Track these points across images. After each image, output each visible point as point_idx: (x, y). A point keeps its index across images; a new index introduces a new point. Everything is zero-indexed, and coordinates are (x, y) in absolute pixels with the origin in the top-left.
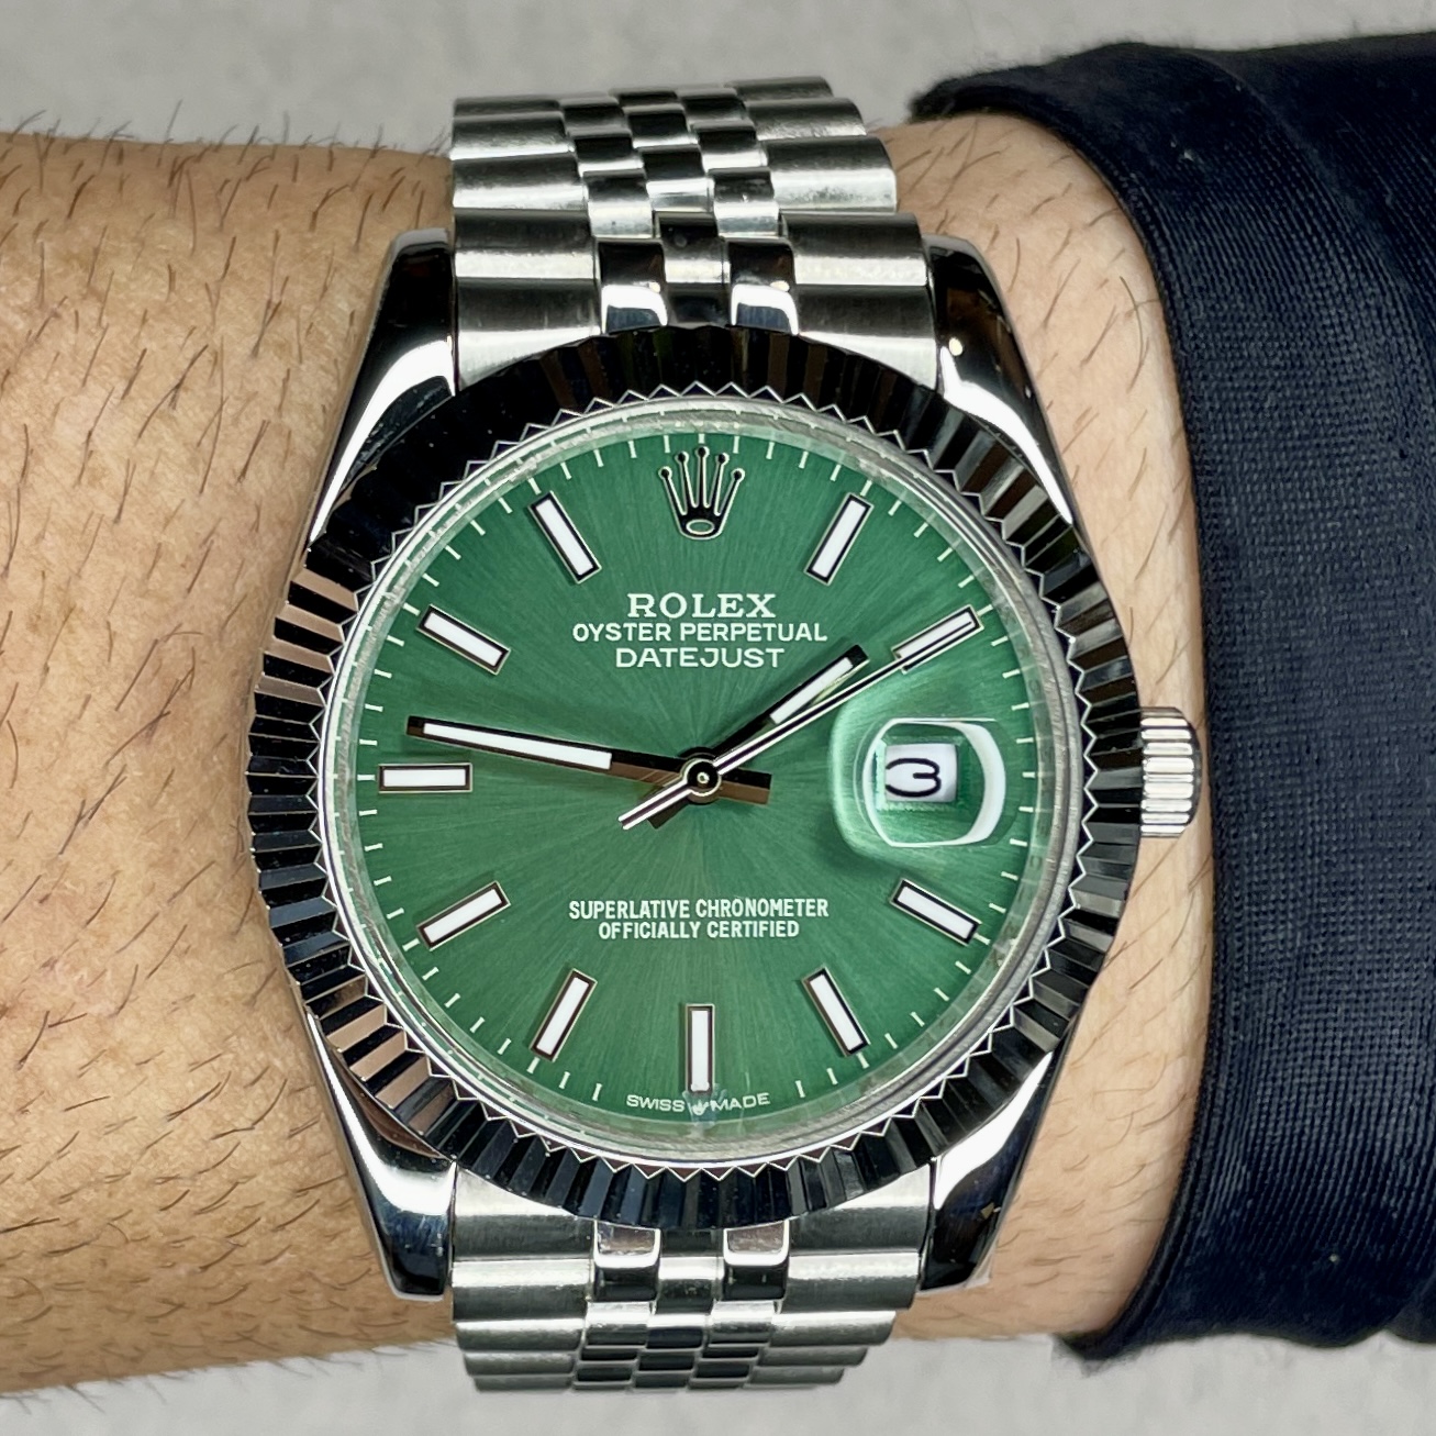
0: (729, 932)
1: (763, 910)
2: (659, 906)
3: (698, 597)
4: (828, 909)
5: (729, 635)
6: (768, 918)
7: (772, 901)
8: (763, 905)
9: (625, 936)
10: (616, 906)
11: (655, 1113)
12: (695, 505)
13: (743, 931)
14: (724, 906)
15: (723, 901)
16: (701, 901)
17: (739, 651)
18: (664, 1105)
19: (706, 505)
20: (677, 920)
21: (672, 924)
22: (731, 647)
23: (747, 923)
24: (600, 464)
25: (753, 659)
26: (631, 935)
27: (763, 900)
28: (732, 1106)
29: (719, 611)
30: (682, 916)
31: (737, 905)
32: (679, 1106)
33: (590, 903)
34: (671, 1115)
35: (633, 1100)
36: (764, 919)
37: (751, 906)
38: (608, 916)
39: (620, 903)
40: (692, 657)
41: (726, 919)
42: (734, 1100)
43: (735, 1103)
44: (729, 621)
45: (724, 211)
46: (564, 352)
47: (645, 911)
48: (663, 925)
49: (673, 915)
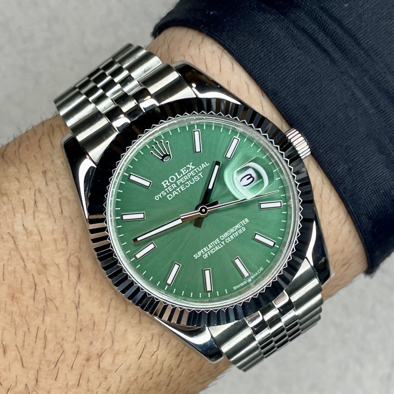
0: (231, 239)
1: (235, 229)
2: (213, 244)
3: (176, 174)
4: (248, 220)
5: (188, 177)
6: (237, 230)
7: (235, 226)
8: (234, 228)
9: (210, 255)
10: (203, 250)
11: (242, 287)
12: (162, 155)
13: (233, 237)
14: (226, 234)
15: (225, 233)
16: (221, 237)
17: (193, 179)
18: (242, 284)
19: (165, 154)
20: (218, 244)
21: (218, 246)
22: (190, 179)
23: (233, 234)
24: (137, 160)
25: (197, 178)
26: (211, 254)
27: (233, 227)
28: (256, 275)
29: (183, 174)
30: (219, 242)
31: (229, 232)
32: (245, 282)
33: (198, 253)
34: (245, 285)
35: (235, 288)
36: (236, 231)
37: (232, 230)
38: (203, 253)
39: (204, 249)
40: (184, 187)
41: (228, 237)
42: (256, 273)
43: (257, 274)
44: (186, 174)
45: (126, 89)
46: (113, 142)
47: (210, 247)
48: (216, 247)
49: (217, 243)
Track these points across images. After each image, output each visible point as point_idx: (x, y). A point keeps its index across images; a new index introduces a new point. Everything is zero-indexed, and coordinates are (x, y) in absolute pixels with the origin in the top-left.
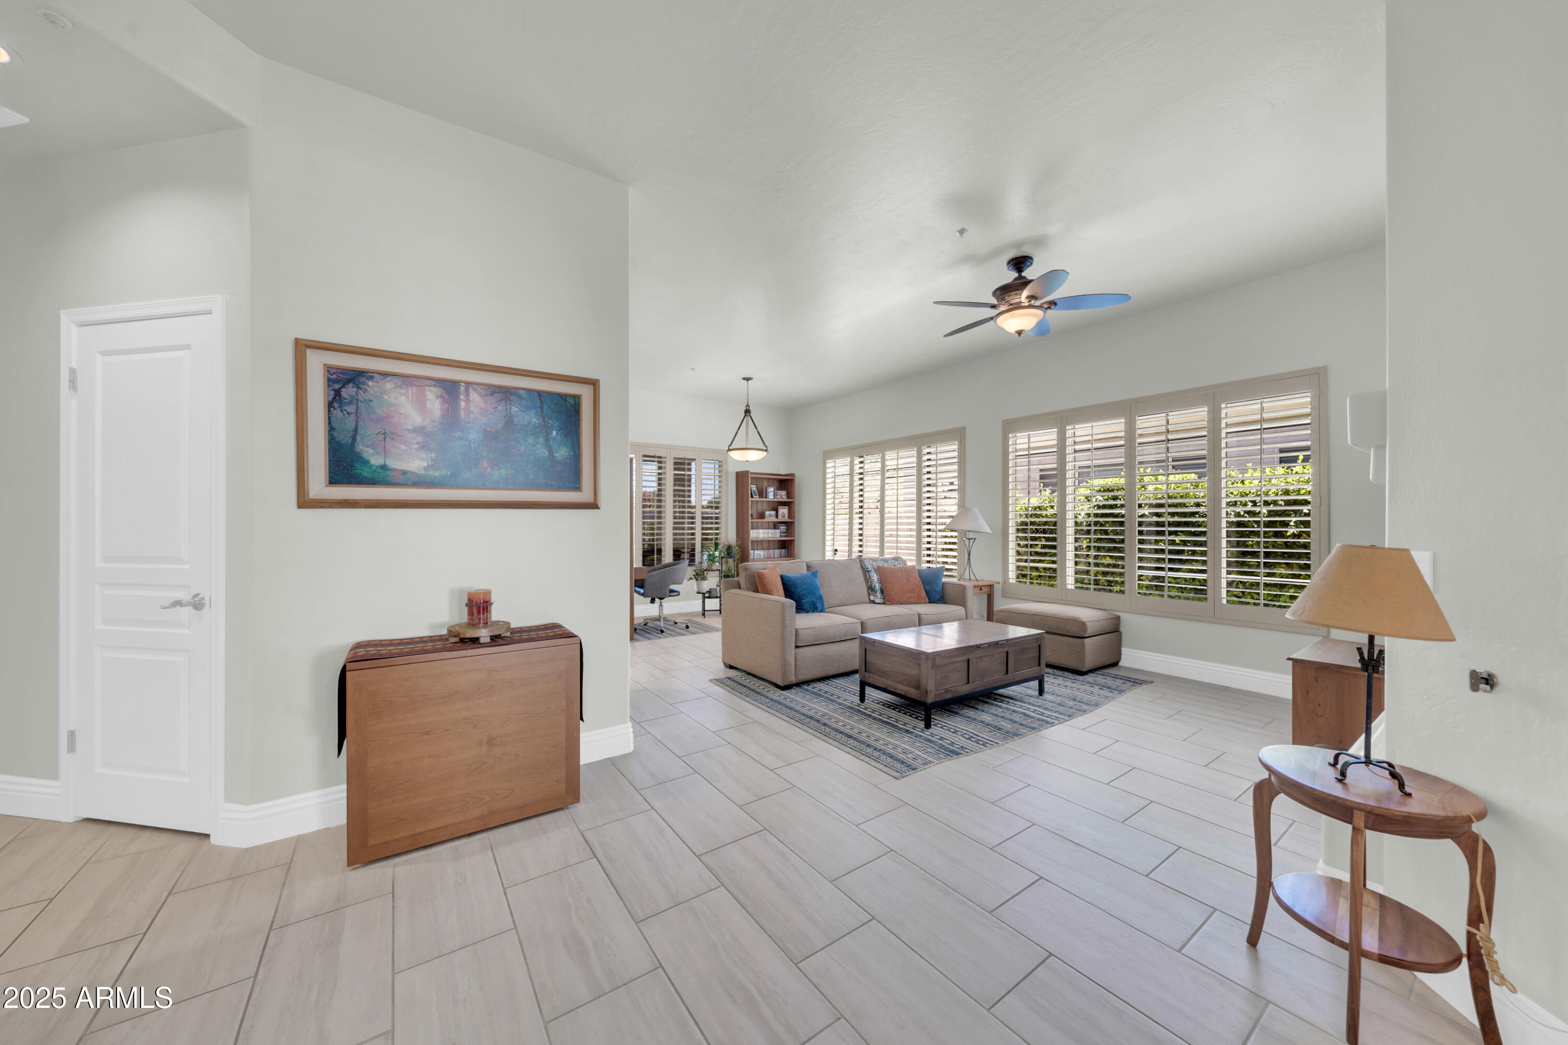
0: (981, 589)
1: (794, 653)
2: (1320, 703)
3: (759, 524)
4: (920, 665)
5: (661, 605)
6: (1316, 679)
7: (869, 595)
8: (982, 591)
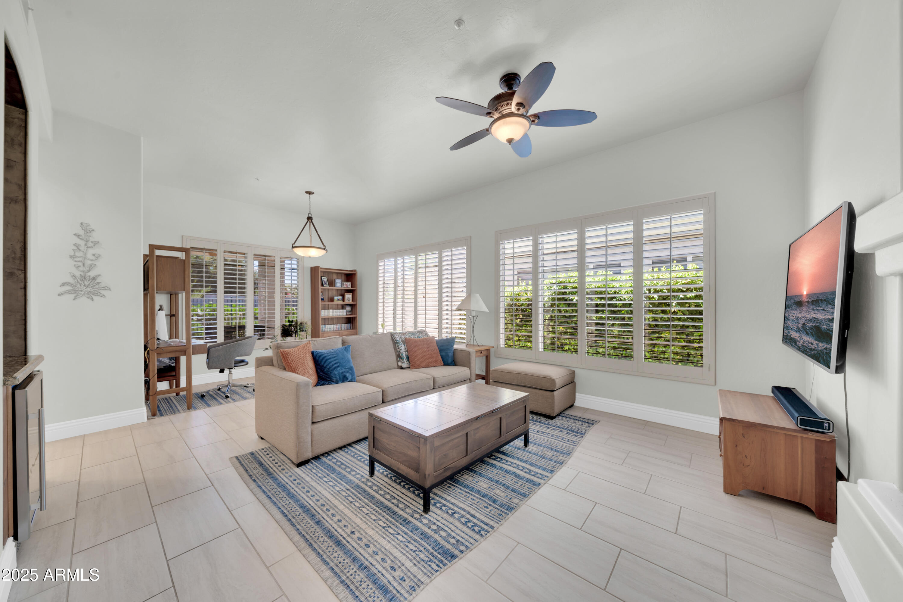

Exercise: Copy all of the entries above line for line, with no changes, and leave out the picture markers.

Answer below:
Track these points across images. After each image, output each visible point as point_idx: (x, y). A point keeps its index across images; a new index introduces a new point. Everything is zero-indexed, and coordinates are (x, y) in absolute pixels with the origin in the top-left.
0: (729, 932)
1: (763, 910)
2: (659, 906)
3: (698, 597)
4: (828, 909)
5: (729, 635)
6: (768, 918)
7: (772, 901)
8: (763, 905)
9: (625, 936)
10: (616, 906)
11: (655, 1113)
12: (695, 505)
13: (743, 931)
14: (724, 906)
15: (723, 901)
16: (701, 901)
17: (739, 651)
18: (664, 1105)
19: (706, 505)
20: (677, 920)
21: (672, 924)
22: (731, 647)
23: (747, 923)
24: (600, 464)
25: (753, 659)
26: (631, 935)
27: (763, 900)
28: (732, 1106)
29: (719, 611)
30: (682, 916)
31: (737, 905)
32: (679, 1106)
33: (590, 903)
34: (671, 1115)
35: (633, 1100)
36: (764, 919)
37: (751, 906)
38: (608, 916)
39: (620, 903)
40: (692, 657)
41: (726, 919)
42: (734, 1100)
43: (735, 1103)
44: (729, 621)
45: (724, 211)
46: (564, 352)
47: (645, 911)
48: (663, 925)
49: (673, 915)
0: (231, 239)
1: (235, 229)
2: (213, 244)
3: (176, 174)
4: (248, 220)
5: (188, 177)
6: (237, 230)
7: (235, 226)
8: (234, 228)
9: (210, 255)
10: (203, 250)
11: (242, 287)
12: (162, 155)
13: (233, 237)
14: (226, 234)
15: (225, 233)
16: (221, 237)
17: (193, 179)
18: (242, 284)
19: (165, 154)
20: (218, 244)
21: (218, 246)
22: (190, 179)
23: (233, 234)
24: (137, 160)
25: (197, 178)
26: (211, 254)
27: (233, 227)
28: (256, 275)
29: (183, 174)
30: (219, 242)
31: (229, 232)
32: (245, 282)
33: (198, 253)
34: (245, 285)
35: (235, 288)
36: (236, 231)
37: (232, 230)
38: (203, 253)
39: (204, 249)
40: (184, 187)
41: (228, 237)
42: (256, 273)
43: (257, 274)
44: (186, 174)
45: (126, 89)
46: (113, 142)
47: (210, 247)
48: (216, 247)
49: (217, 243)
Track these points across images. After each image, output each visible point as point_idx: (x, y). A point keeps its index across images; a new index introduces a new point. Everything is zero-indexed, and coordinates are (x, y) in absolute pixels with the origin in the top-left.
0: (981, 589)
1: (794, 653)
2: (1320, 703)
3: (759, 524)
4: (920, 665)
5: (661, 605)
6: (1316, 679)
7: (869, 595)
8: (982, 591)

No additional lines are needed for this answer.